# Source
^^^^

Depuis ses débuts en 2015, Better Call Saul s’emploie à nous raconter la lente transformation d’un homme sympathique et empathique en avocat corrompu et sans scrupule. Plusieurs moments déterminants – ses talents de manipulateur, la mort de Chuck, la première fois où il accepte de représenter des criminels à la petite semaine, puis des membres de la mafia, son changement de nom “pour le business” – ont conduit notre héros ordinaire dans ce désert, où il lutte pour sa vie, avec 7 millions de dollars en poche. On vient d’atteindre le point de bascule de Better Call Saul dans “Bagman”, l’épisode 8 de la saison 5, diffusé le 6 avril dernier sur AMC (et Netflix chez nous). 

Un survivant-né, parmi des tueurs-nés 

Se retrouvant à défendre Lalo Salamanca, arrêté sous un faux nom et mis en prison, Jimmy est mis face à un choix : accepter ou refuser de jouer les coursiers pour aller récupérer la caution du mafieux, qui doit donner 7 millions de dollars à la justice pour être libéré, en attente de son procès. Alors qu’on lui offre une porte de sortie, l’appât du gain est trop fort. L’avocat négocie finalement une commission de 100 000 $ pour cette course exceptionnelle.

^^^^

# Extrait de données
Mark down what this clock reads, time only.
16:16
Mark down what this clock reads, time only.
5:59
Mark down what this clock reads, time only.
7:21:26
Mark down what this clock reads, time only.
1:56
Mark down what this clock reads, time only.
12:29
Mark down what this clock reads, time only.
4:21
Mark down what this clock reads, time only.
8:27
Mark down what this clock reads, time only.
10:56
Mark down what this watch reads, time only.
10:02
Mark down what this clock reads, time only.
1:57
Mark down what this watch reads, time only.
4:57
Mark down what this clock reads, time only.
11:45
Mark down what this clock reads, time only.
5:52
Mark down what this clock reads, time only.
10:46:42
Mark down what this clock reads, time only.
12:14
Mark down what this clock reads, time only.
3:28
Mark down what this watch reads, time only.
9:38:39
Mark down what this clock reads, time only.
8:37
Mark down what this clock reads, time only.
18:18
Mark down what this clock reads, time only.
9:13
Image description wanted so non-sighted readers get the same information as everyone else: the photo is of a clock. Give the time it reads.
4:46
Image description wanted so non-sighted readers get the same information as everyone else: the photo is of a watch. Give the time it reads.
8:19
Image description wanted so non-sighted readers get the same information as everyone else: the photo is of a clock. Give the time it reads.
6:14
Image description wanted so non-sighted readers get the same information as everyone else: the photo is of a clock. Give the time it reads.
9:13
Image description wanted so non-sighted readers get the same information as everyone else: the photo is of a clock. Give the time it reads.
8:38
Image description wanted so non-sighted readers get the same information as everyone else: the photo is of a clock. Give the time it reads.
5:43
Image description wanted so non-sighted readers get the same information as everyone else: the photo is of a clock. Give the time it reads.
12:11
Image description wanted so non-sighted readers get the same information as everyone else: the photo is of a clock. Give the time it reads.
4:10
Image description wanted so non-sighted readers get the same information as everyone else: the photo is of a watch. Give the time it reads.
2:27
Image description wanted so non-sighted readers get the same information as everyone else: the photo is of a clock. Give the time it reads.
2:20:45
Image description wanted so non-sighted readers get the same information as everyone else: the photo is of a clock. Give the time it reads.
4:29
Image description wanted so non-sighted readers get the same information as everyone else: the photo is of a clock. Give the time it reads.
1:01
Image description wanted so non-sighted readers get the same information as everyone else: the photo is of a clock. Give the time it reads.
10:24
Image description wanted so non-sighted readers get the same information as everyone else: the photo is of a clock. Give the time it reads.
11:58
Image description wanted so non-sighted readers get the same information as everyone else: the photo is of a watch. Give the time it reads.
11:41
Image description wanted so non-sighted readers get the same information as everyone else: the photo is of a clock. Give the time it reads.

^^^^

# Consigne écrite A
Recopiez fidèlement le passage de l'article sur Better Call Saul qui commence aux mots « Se retrouvant à » et s'arrête après « cette course exceptionnelle. ».
# Consigne écrite B
Reformulez de manière plus concise le paragraphe de l'article sur Better Call Saul commençant par « Se retrouvant à défendre Lalo Salamanca », en conservant ses faits essentiels.
# Consigne écrite C
Reprenez l'article sur Better Call Saul et poursuivez-le à partir de sa dernière phrase.

# Réponse attendue A
Se retrouvant à défendre Lalo Salamanca, arrêté sous un faux nom et mis en prison, Jimmy est mis face à un choix : accepter ou refuser de jouer les coursiers pour aller récupérer la caution du mafieux, qui doit donner 7 millions de dollars à la justice pour être libéré, en attente de son procès. Alors qu’on lui offre une porte de sortie, l’appât du gain est trop fort. L’avocat négocie finalement une commission de 100 000 $ pour cette course exceptionnelle.

# Réponse attendue B
Chargé de défendre Lalo Salamanca, arrêté sous un faux nom et incarcéré, Jimmy doit décider s'il ira chercher la caution de 7 millions de dollars que le mafieux doit verser pour être libéré dans l'attente de son procès. Malgré la porte de sortie qui lui est offerte, il cède à l'appât du gain et obtient une commission de 100 000 $ pour cette course.

# Réponse attendue C
Le Saul qui sommeille en lui n’a pas pu résister, mais Jimmy se refuse à mentir à sa récente épouse, Kim, et lui explique la situation. Il se rend donc dans le désert, près de la frontière mexicaine, pour récupérer l’argent, des mains des cousins Salamanca, Leonel et Marco, toujours aussi bien sapés et aussi taiseux que dans Breaking Bad. Évidemment, rien ne va se passer comme prévu. Jimmy est pris en embuscade par des concurrents du cartel mexicain. 

À deux doigts d’y passer, il est secouru par un mystérieux sniper extrêmement efficace… qui n’est d’autre que notre pote Mike, désormais homme de main de Gus Fring, ce dernier ayant toujours un coup d’avance sur ses rivaux. Après une panne de voiture suite à la fusillade, voilà notre duo mal assorti parti pour une épopée façon Lawrence d’Arabie, en plein désert, alors qu’un des gangsters tente encore de les choper.

L’occasion pour Jimmy de repousser ses limites, de faire la paix avec ses blessures passées et surtout de s’embourber jusqu’au cou dans les affaires des mafiosos, embarquant Kim avec lui. S’il avait encore le choix au moment d’accepter cette course, tout porte à croire qu’il ne l’a plus à la fin de cet épisode, l’un des plus réussis du diptyque sériel Breaking Bad/Better Call Saul. D’ailleurs, en tentant de se tirer d’affaire, il se met à hurler ce qu’il refusait d’admettre jusqu’ici : “I’m a friend of the cartel !” (“Je suis un ami du cartel.”)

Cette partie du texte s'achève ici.